Trade-off worth surfacing before they opt in:
- Pro: containment. Bad experiments stop being a laptop-stability problem.
- Con: first
dojo domain setup is slow — it pulls the image and builds a Linux-compatible .venv-docker/ from the workspace's pyproject.toml or requirements.txt. Subsequent runs are instant.
To enable, edit .dojo/config.yaml before running dojo domain setup:
sandbox:
backend: docker
image: python:3.11-slim
memory_limit: 8g
cpu_limit: "4"
network: bridge
Then run dojo domain setup as usual — the setup step builds .venv-docker/ for you. Tell the user to add .venv-docker/ to their .gitignore. To force a rebuild later (e.g. after dep changes), delete the directory and re-run dojo domain setup.

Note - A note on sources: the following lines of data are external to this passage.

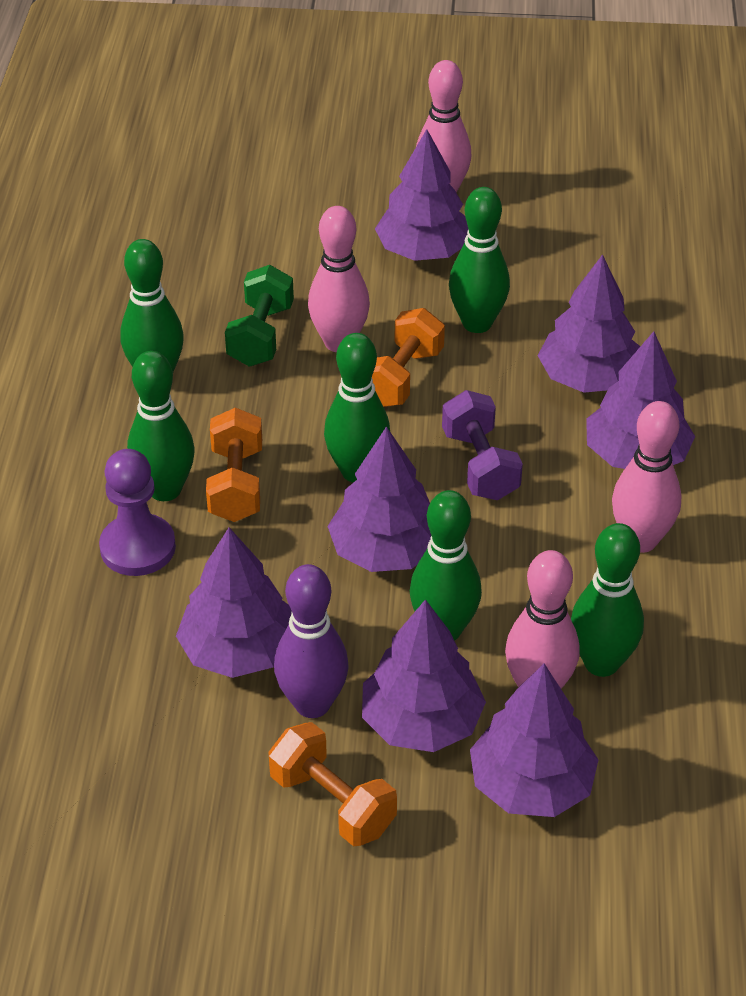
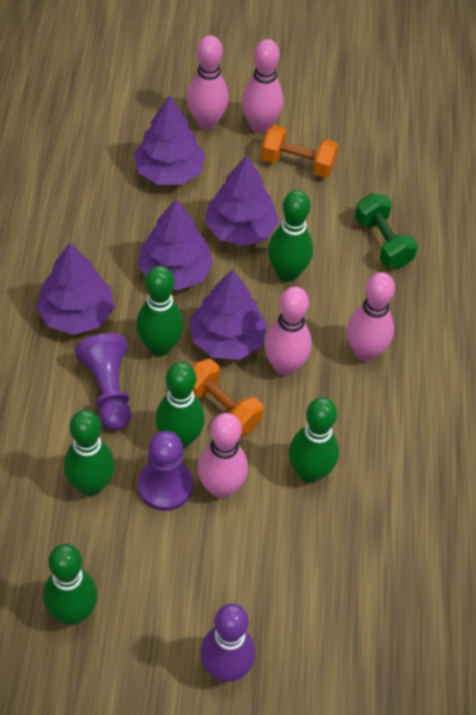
orange dumbbell: 3 -> 2
pink bowling pin: 4 -> 5
purple dumbbell: 1 -> 0
purple pawn: 1 -> 2
purple tree: 7 -> 5

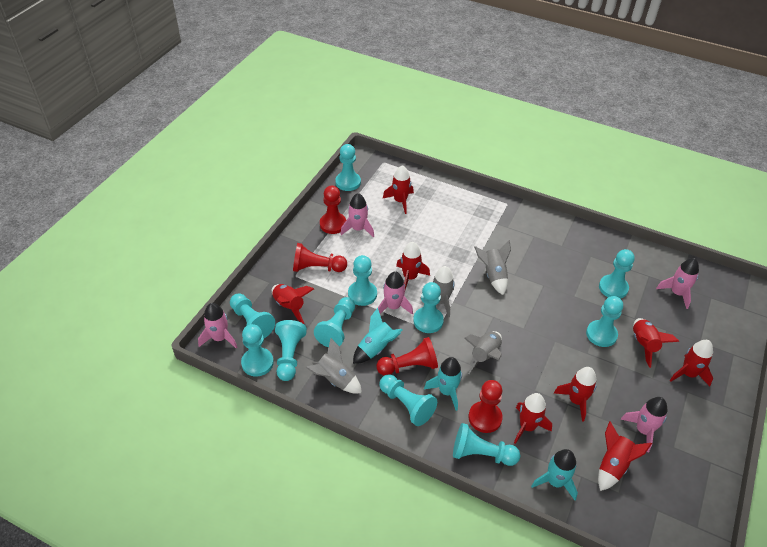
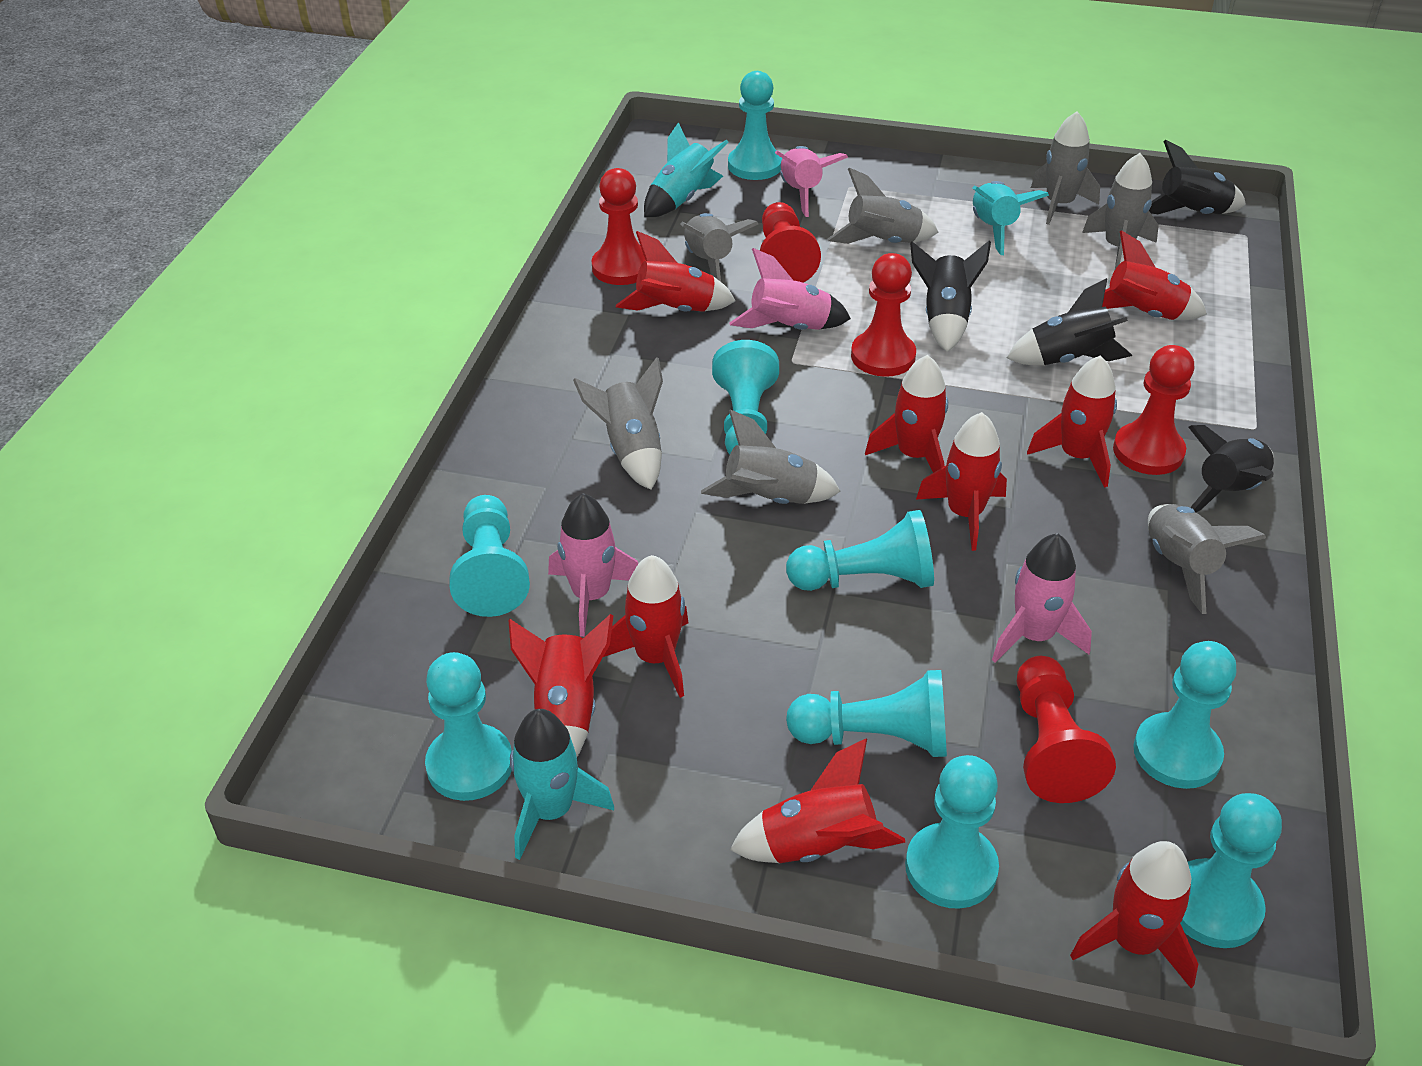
black rocket: 0 -> 4
grey rocket: 4 -> 7
pink rocket: 5 -> 4
red pawn: 4 -> 5
red rocket: 8 -> 9
turquoise pawn: 11 -> 9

Pre-flight check before recommending: confirm docker info returns exit 0. If Docker isn't running, point them at LocalSandbox (the default) and move on — don't try to set up a backend they can't use today.
Why a skill instead of more CLI flags
Three reasons the conversational form is right for this:
- The user's data + evaluation are paragraphs of context, not single-line answers. A skill reads paragraphs.
- Verification failures are iterative — "wrong target column" means edit
SETUP.md and try again. A skill loops naturally; a Typer prompt doesn't.
- The user usually already has the answer in their codebase. A skill can read it; a Typer prompt can only ask.
The Typer dojo onboard still exists for users who want a canned preset (dojo onboard --preset california_housing) or scripted/CI scaffolding (dojo onboard --non-interactive --name X, then edit + dojo domain setup). This skill is the third path: for everyone with a real project.